Supplied records: Begin

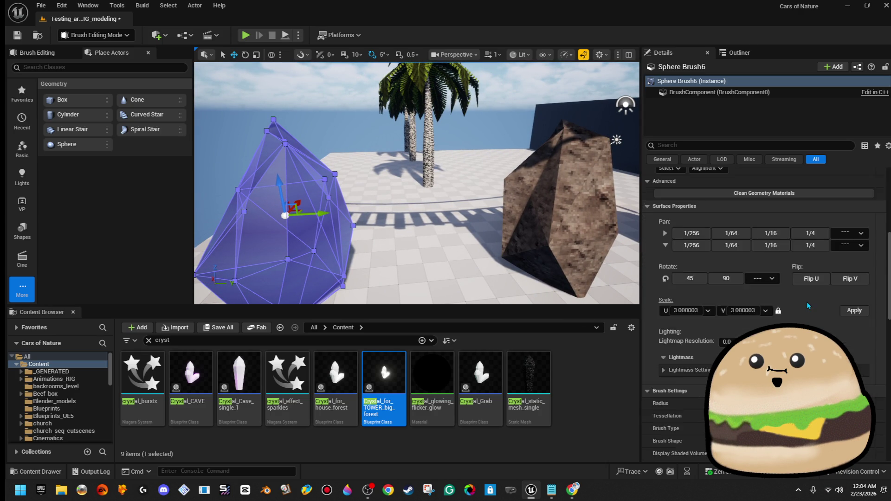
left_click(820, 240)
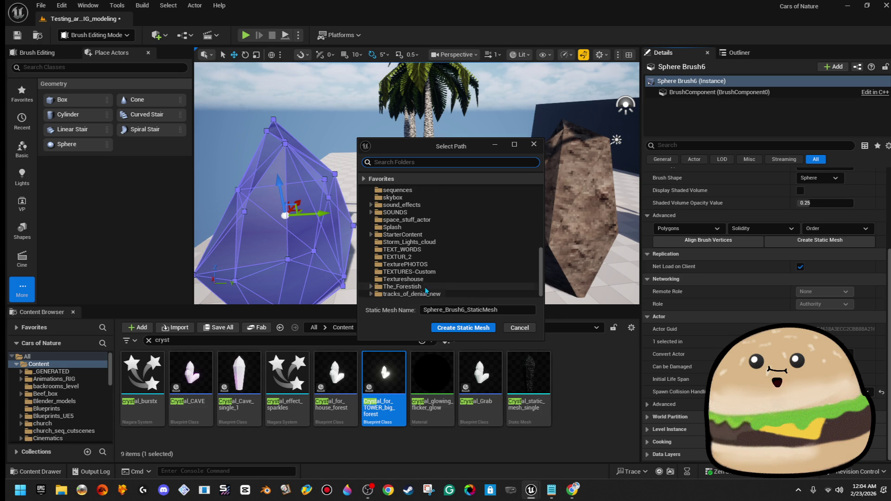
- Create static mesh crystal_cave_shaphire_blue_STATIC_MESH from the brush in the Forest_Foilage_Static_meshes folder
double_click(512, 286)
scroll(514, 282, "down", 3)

Supplied records: End
Supplied records: Begin

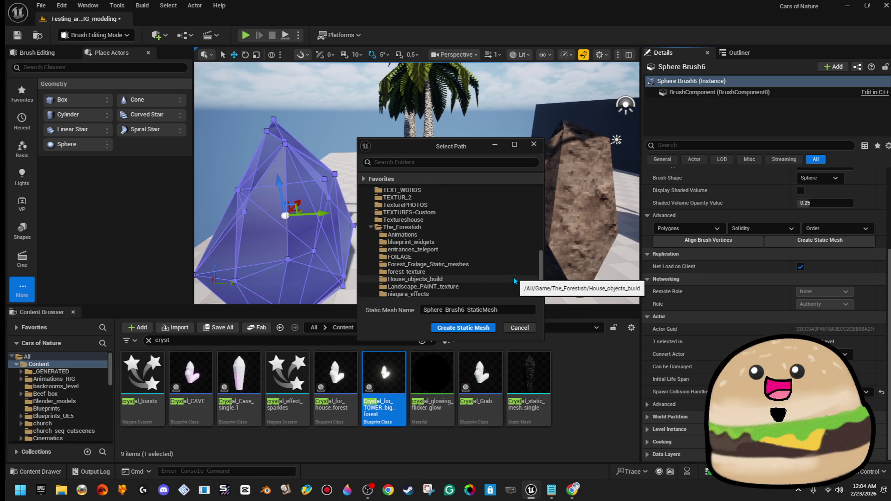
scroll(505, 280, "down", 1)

Supplied records: End

● Task instructions:
Could you copy every line in the records that holds "scroll"?

● Solution to this problem:
scroll(514, 282, "down", 3)
scroll(505, 280, "down", 1)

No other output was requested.